[Stored data entries]
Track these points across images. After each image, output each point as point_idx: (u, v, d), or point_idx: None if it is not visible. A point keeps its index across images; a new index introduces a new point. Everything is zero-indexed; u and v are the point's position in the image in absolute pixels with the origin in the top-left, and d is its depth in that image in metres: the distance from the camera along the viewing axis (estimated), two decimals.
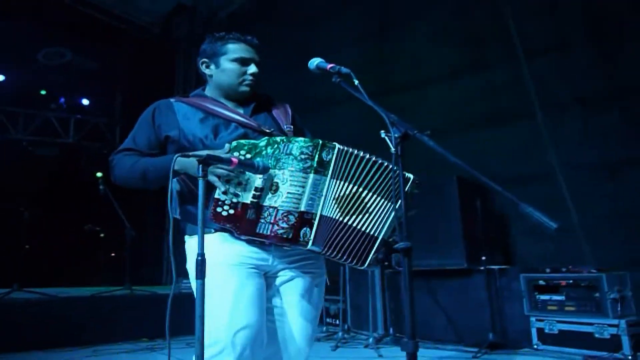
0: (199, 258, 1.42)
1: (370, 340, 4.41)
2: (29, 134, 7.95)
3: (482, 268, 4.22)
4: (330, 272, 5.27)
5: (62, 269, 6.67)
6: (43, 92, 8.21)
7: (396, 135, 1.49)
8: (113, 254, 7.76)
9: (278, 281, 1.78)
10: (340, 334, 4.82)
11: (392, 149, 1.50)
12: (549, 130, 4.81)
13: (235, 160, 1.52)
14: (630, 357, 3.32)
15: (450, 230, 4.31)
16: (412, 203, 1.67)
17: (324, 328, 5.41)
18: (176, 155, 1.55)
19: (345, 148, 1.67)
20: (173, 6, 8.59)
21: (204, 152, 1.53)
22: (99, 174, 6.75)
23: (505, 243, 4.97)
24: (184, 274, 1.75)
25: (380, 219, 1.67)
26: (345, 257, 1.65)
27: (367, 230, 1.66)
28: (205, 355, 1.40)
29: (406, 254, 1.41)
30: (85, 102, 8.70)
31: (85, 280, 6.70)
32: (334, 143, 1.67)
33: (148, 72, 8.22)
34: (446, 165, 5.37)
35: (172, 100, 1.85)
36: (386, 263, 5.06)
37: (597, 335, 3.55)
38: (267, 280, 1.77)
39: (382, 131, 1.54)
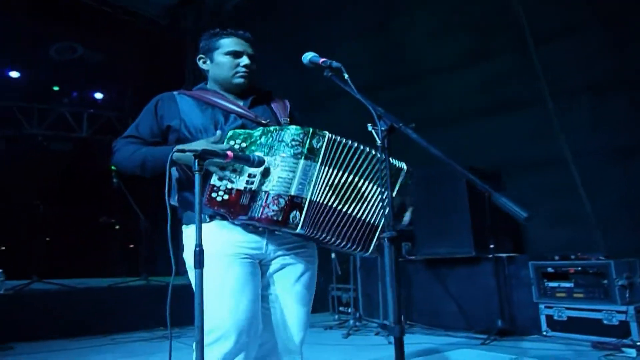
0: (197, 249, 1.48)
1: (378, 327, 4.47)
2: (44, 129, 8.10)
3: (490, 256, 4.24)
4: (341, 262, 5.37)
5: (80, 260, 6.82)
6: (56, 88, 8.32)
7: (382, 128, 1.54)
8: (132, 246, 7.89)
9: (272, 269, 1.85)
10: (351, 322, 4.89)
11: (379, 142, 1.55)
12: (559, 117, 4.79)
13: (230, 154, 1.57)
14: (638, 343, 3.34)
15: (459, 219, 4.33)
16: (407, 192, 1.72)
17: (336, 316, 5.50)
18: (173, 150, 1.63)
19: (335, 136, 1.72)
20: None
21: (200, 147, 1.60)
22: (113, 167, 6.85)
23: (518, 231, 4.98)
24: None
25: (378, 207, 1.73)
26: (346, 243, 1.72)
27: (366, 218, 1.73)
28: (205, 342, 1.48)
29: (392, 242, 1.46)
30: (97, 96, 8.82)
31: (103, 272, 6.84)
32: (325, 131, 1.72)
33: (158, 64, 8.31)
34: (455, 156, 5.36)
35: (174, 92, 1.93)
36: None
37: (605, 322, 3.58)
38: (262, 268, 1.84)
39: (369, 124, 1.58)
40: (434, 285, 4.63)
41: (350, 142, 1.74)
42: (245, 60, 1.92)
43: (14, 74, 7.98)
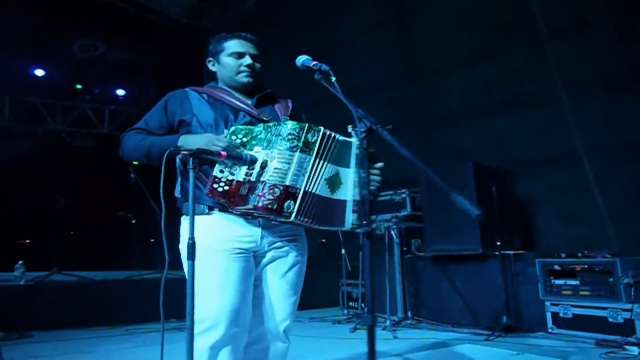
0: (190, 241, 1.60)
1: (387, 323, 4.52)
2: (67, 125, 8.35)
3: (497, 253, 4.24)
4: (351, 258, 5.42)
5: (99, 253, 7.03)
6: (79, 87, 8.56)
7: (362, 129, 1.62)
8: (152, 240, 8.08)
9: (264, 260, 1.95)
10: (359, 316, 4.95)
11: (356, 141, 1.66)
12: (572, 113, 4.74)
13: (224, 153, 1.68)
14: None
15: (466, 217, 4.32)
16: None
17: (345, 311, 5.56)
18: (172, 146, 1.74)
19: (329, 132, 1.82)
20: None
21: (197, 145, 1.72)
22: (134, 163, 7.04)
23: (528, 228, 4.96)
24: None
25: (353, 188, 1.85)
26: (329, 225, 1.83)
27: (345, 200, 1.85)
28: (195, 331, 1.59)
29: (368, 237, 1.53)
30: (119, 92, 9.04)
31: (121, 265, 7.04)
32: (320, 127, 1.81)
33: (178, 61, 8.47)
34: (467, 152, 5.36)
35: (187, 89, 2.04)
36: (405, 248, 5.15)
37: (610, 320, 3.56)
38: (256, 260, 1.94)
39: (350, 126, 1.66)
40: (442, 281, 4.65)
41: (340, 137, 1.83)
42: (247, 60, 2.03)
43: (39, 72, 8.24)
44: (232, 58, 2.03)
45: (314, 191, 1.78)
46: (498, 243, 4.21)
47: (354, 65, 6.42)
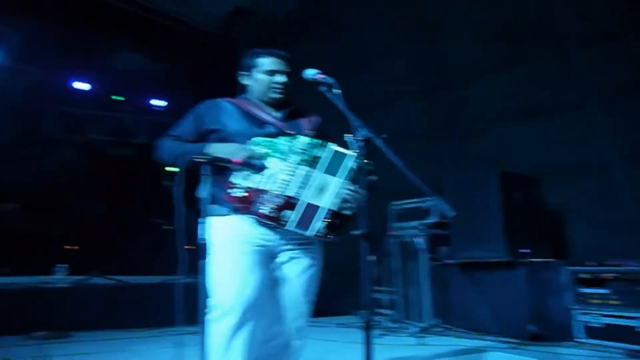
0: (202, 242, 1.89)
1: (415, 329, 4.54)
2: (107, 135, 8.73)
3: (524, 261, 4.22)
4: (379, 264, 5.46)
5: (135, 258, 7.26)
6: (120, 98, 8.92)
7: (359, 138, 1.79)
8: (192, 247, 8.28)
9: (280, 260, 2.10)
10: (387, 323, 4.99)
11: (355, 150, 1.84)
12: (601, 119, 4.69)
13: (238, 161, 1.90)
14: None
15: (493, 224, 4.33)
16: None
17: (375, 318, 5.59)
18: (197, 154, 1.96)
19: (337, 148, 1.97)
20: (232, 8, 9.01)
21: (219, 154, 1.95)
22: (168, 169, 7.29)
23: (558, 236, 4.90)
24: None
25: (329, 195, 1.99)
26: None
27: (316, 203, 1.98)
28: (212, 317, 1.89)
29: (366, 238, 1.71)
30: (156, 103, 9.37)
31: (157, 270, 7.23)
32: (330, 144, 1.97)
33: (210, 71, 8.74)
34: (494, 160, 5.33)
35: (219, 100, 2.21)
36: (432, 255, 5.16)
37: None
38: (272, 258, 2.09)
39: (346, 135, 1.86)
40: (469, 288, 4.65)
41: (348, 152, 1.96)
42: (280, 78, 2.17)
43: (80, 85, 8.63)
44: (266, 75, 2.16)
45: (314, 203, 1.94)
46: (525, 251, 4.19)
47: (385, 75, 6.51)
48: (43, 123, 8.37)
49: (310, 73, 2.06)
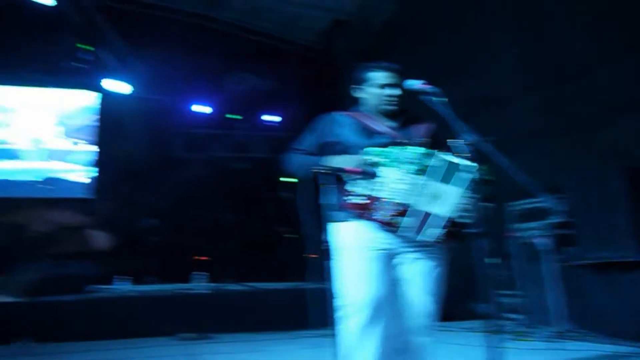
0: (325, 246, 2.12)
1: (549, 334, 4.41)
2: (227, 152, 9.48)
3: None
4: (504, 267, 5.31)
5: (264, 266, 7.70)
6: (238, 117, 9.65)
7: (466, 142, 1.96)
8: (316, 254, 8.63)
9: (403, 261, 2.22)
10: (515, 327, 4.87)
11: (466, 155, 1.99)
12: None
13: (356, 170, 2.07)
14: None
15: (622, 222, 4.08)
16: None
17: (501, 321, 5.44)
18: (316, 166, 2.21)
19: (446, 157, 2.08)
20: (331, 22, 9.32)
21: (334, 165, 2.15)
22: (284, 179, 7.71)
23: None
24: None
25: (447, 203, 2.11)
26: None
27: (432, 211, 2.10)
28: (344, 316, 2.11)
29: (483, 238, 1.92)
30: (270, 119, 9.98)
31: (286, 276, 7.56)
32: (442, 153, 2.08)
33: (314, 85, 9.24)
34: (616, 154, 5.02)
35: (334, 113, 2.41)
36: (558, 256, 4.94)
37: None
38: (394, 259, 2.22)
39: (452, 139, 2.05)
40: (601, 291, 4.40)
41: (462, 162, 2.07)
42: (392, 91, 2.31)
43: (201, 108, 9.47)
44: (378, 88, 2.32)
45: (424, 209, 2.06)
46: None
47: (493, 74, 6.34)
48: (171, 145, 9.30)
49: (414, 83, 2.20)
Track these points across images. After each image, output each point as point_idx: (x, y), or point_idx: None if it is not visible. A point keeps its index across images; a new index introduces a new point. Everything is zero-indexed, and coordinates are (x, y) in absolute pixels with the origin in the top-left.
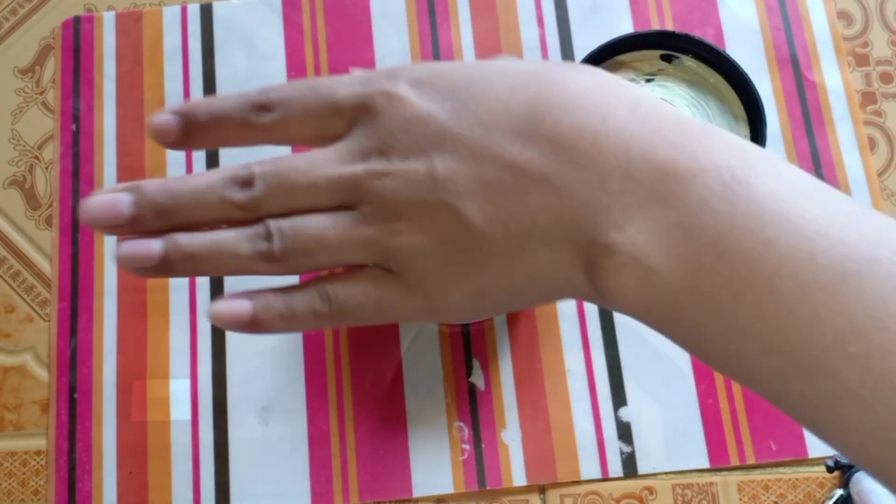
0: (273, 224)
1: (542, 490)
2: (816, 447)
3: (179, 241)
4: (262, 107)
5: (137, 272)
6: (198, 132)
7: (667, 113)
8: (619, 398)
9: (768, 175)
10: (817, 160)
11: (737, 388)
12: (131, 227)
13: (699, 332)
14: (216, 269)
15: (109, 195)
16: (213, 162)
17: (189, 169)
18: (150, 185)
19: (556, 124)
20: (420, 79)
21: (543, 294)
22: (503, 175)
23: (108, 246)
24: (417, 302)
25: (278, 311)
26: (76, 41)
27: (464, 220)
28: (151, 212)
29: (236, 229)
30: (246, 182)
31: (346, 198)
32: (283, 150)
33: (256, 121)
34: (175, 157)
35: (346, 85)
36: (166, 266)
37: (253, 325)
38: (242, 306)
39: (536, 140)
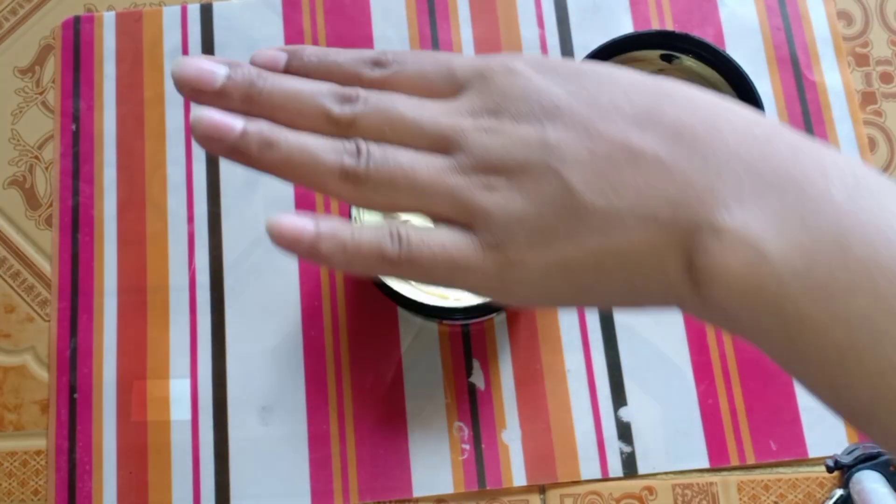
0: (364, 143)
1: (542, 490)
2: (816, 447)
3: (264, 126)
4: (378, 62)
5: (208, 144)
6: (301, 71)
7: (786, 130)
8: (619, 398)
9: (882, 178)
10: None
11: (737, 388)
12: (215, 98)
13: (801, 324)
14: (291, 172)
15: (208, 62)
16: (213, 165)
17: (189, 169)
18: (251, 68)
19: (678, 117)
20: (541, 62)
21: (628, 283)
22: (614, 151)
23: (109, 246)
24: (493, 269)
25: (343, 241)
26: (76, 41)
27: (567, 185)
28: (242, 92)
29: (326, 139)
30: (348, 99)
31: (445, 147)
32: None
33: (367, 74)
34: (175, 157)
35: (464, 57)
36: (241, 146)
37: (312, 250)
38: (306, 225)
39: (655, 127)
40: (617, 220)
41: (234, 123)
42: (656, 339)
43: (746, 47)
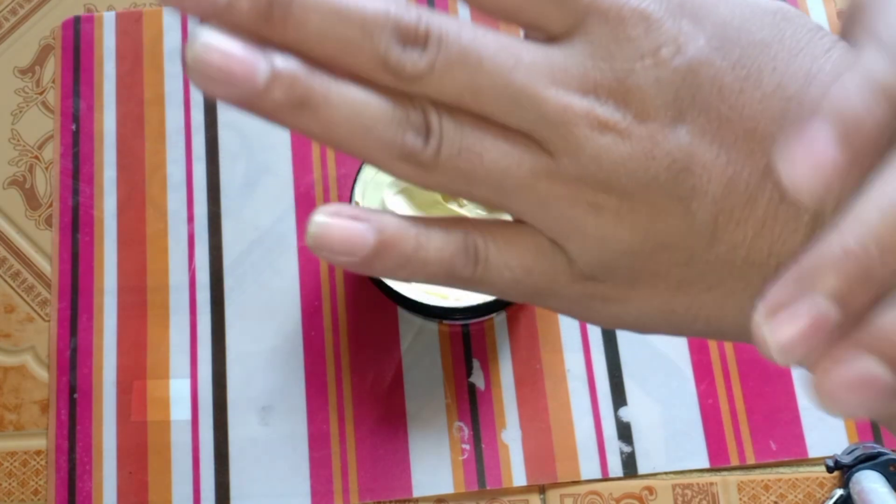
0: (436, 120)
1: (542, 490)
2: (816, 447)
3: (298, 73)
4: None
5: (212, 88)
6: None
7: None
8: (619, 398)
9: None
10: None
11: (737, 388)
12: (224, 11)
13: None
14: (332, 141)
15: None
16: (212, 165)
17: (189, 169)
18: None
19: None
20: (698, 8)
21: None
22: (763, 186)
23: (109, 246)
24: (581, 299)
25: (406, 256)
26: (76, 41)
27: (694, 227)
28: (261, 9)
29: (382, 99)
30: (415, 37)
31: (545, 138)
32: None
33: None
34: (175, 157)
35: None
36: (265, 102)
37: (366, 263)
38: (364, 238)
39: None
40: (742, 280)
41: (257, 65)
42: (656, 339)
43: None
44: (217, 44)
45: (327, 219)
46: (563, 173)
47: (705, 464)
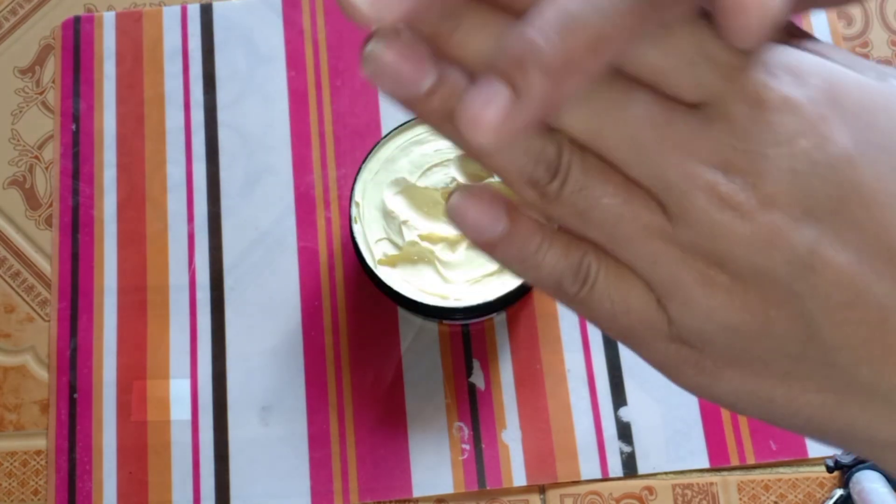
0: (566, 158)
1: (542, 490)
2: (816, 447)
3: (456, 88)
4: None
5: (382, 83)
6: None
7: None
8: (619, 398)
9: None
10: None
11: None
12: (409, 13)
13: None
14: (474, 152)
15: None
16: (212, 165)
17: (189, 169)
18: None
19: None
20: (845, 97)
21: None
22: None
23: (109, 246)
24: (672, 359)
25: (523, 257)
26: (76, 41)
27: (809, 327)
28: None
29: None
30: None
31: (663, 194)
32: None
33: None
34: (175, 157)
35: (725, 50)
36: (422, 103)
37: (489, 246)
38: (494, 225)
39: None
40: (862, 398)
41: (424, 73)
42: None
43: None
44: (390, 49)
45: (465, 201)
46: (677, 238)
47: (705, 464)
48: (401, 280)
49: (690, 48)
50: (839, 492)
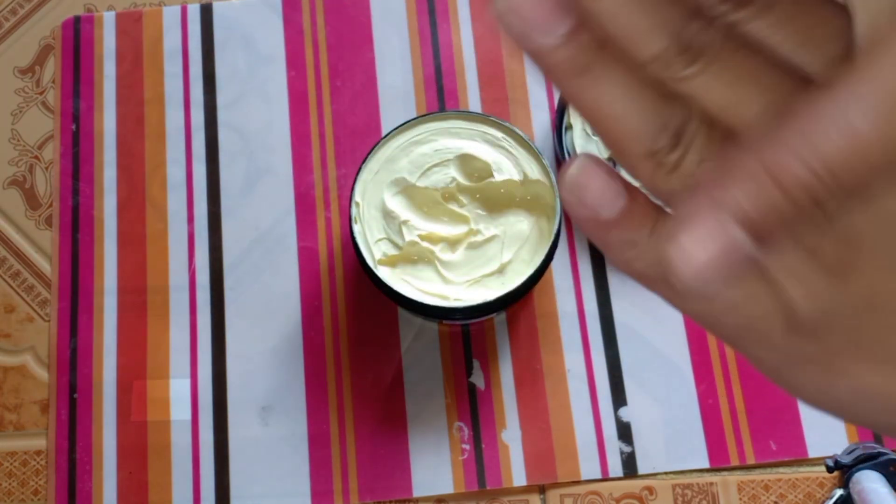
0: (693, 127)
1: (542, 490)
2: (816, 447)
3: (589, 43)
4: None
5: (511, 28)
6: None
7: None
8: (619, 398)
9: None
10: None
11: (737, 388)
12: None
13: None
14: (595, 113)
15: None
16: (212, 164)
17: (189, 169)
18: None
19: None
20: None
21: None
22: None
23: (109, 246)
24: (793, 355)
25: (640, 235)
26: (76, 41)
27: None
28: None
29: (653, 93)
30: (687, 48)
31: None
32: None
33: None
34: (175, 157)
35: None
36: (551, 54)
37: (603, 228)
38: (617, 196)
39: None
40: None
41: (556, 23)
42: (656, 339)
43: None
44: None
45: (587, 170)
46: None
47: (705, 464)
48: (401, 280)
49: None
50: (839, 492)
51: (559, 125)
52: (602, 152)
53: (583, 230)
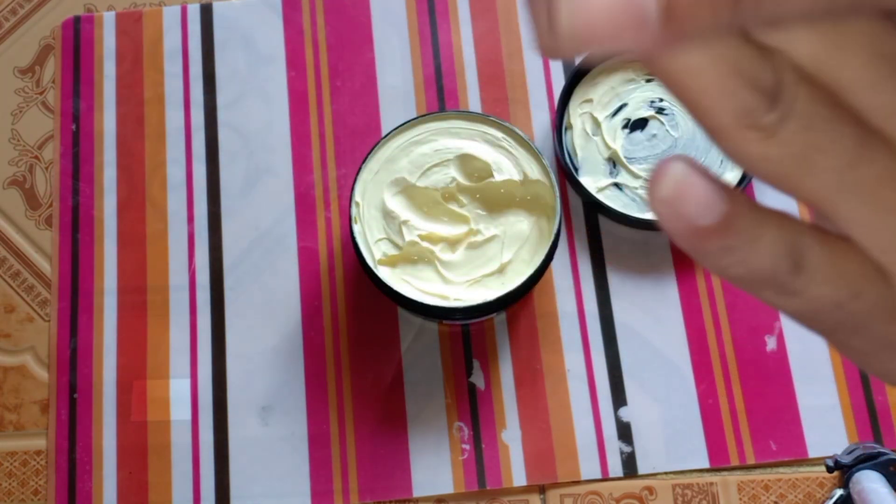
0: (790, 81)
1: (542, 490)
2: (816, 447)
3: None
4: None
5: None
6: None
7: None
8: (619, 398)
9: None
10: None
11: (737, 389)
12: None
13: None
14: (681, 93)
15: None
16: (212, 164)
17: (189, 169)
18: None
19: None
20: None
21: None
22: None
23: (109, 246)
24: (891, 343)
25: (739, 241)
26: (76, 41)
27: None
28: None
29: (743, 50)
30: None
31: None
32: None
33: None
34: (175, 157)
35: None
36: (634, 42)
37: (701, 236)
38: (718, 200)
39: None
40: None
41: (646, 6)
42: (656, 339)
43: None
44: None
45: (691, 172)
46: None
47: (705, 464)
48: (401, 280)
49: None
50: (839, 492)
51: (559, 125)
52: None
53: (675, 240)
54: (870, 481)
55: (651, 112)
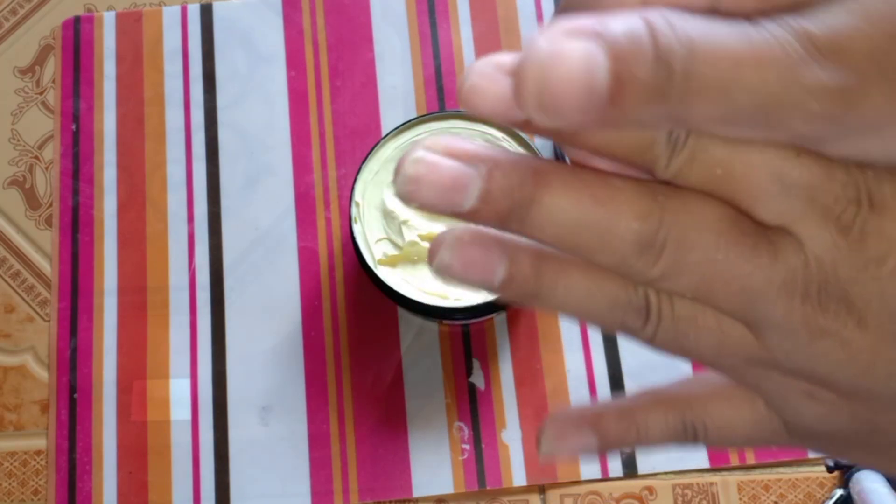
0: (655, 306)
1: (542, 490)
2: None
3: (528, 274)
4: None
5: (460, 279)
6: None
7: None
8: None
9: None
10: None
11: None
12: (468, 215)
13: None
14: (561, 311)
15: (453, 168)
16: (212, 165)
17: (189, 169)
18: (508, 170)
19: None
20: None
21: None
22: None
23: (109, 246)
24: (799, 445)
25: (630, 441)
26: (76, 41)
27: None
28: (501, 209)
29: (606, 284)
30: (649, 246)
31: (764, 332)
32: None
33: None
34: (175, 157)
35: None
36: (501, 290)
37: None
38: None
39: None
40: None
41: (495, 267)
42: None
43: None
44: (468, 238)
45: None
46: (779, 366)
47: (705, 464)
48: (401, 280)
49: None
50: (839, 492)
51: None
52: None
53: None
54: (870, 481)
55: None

**What the exercise asks:** Check each line of the data above for the word "visible" and copy the ones where it is found.

**Answer to this task:**
Track these points across images. After each image, output each point as point_idx: (u, v, d), or point_idx: None if it is not visible. A point keeps its index across images; a new index introduces a new point. Everything is zero-indexed; u and v are the point's position in the image in absolute pixels with the origin in the top-left, and d is its depth in that image in metres: the distance from the camera along the viewing axis (estimated), two decimals.
Track these points across images. After each image, output each point as point_idx: (x, y), or point_idx: None if it is not visible. A point keeps its index across images; a new index introduces a new point. Everything is zero-indexed, and coordinates are (x, y) in absolute pixels with the origin in the top-left.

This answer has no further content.